砂田:そう思います。私はTBS時代、勝手気ままやっていましたから。ただついてくる奴はついてくればいいというのが逆に良かったですね。だから『ザ・ベストテン』をやった山田修爾くんは、本当によくくっついてきてくれて、未だに顔を出してくれます。よくドラマのTBSと言われたけど、音楽のTBSとは言われませんでしたから、ちょっと悔しかったんですけど・・・・その基礎は私が彼と一緒に作ったとは思います。彼は『ザ・ベストテン』を作ったことによって、株を上げましたよね。

 

7. テレビは世相を写す鏡

砂田実氏

−−砂田さんは良い意味で、本当に都会的というかスマートでいらっしゃる。

砂田:いやいや。やっていることは泥臭いです。離婚はするは。倒産はするは。

−−(笑)。砂田さんの著書『気楽な稼業ときたもんだ』を読ませていただきましたが、なるほど、噂通りのモテ男だなと感じました(笑)。4回ご結婚なされているのが何よりの証拠です。
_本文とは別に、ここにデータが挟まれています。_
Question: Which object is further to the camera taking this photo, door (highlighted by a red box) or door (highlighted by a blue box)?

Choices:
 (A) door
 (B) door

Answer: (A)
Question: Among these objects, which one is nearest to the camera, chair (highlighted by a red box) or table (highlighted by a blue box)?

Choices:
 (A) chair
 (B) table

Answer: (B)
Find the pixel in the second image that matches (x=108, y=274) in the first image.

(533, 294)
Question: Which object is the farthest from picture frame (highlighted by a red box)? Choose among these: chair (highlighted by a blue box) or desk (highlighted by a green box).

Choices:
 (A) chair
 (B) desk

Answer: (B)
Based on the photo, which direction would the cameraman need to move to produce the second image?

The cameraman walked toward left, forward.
砂田:自分では特別なことだと全く思っていないんですけど、初めて聞かれた方はたいてい驚かれるんですよね。

−−ちなみに今の奥さんとはどこで出会われたんですか?

砂田:家内は、私が倒産する前に、異業種交流会で出会ったんですよ。私はそういうのがあまり好きじゃなくて、慶應の後輩にどうしても一回来てくれと頼まれたので行ったんです。するとそこに女性経営者とか、テレビ以外の人たちが大勢いて、違う業種の話を聞くのは面白いなと思いました。偶然なんですが、最初に行った時、今の奥さんが幹事をやっていて受付にいたんです。私は新参者だから一番端っこにいましたが、「この人、絶対前に会っているな」と本当に思ったんです。ケレン味がないですから、人がたくさんいるのに、「前にお会いしましたよね?」って大きな声で言ったんです。そうしたら「いえ、お会いしてません」と言われてしまって(笑)。立場がなかったんですけども、強烈な印象を受けました。彼女は野村證券で女性のトップだった人ですから、半端じゃないんです。それなのに、少女のようなピュアさがあって不思議な存在でした。
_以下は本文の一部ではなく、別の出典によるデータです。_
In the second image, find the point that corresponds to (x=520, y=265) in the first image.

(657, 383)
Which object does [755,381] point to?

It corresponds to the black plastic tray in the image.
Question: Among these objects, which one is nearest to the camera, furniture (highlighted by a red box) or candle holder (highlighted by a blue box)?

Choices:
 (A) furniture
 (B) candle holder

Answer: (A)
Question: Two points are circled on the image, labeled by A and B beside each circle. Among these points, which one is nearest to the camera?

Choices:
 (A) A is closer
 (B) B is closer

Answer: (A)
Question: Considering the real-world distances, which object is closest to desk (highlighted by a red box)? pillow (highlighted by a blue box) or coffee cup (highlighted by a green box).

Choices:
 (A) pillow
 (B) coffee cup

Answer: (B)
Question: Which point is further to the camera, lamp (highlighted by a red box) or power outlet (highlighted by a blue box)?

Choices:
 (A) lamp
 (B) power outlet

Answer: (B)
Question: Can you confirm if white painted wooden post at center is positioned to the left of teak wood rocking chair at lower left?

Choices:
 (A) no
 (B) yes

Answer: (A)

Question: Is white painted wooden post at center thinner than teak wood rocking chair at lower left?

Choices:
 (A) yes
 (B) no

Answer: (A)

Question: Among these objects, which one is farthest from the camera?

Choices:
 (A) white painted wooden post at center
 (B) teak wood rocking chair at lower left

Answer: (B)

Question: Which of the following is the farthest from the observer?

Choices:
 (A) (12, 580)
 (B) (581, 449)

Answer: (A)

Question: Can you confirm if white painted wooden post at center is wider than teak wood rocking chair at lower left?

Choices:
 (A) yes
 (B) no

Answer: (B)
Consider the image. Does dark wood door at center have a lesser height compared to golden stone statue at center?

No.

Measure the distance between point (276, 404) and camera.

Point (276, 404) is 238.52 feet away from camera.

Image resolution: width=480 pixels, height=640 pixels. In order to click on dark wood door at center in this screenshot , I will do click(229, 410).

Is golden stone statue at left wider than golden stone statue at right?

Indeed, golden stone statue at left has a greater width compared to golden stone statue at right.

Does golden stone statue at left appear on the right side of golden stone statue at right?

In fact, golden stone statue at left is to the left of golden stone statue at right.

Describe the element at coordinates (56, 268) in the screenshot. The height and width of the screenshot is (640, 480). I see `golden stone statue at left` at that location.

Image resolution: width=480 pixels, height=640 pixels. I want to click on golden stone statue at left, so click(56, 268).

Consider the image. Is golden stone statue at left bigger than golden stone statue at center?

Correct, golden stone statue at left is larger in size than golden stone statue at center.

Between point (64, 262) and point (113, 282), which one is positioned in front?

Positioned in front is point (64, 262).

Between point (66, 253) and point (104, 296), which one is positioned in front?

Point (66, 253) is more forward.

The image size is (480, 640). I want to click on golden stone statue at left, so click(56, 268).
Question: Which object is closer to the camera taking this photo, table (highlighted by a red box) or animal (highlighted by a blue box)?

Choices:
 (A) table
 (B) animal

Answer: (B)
−−ファンドマネージャーのようなこともやっていらした?

砂田:そうです。だから損か得かの世界で生きてきた人なので、ジジイで、離婚3回もしていて、一文無しという私を不思議に思ったようです。そのうちに「砂田さん、何を食べているんですか?」と聞くから、「コンビニの弁当だとか、近くの安い店とかそんなものばっかりですよ」と答えました。そしたら、「そんなもの食べてちゃダメですよ。一番大事な年齢なんだから」という会話から交際が始まりました。全く別の世界で激しく生きてきて、でも根が同じだったんでしょう。今は幸せに毎日をおくっています。

−−波瀾万丈とも言えますし、人に真似できないような濃厚な人生ですよね。

砂田:悪いものじゃないですよ。波瀾万丈と言ったって面白かったですからね。

−−日本のテレビやエンターテイメントの絶頂の時代を生きてこられたわけですからね。

砂田:来年、確かテレビ放送が始まって60年なんですよ。そうすると各局昭和30年からのテレビ史の懐古番組をやるはずなんです。今度六本木でトークショーをやるんですが、私の今までのことをスピーチするんです。よくあるような経営者の成功談義ではなくて、ダメな男の面白い人生の話をする。色んな人間関係があるので、それを広げていって、その集大成で番組を作って局に売り込もうと思っているんですよ。それをTBS時代の部下と一緒にやりたいですね。

 それと、最近やっと芽が出てきたMASAKIというヴァイオリニストなんですが、この子が本当にいい子でいいもの持っているんですけど、さらにレベルを上げるために服部克久さんに全面的に協力してもらって。これからが楽しみですね。服部さんはいいですよね。決しておごりたかぶらないし、私は大好きです。服部克久さんと、宮川泰さん、前田憲男さんの3人とずっと仕事していたんですが、3人とも最高ですよ。

−−先ほどお話された「集大成の番組」とは具体的にどんな番組になるんでしょうか?

砂田:意外と大衆はテレビのことを知っているようで知らない面があるんですよ。特にテレビ創造期のことを知っている人はほとんどいないですから。そういうのが1つの物語になった番組ですね。あと、「今のテレビは酷い」というようなことをよく聞きますけど、テレビはそれ自体が変わっていくものなんですよ。だから昔と比較するのはナンセンスです。だって、インターネット番組がどんどん増えてきていますし、テレビ自体がどうなるかわからないんですから。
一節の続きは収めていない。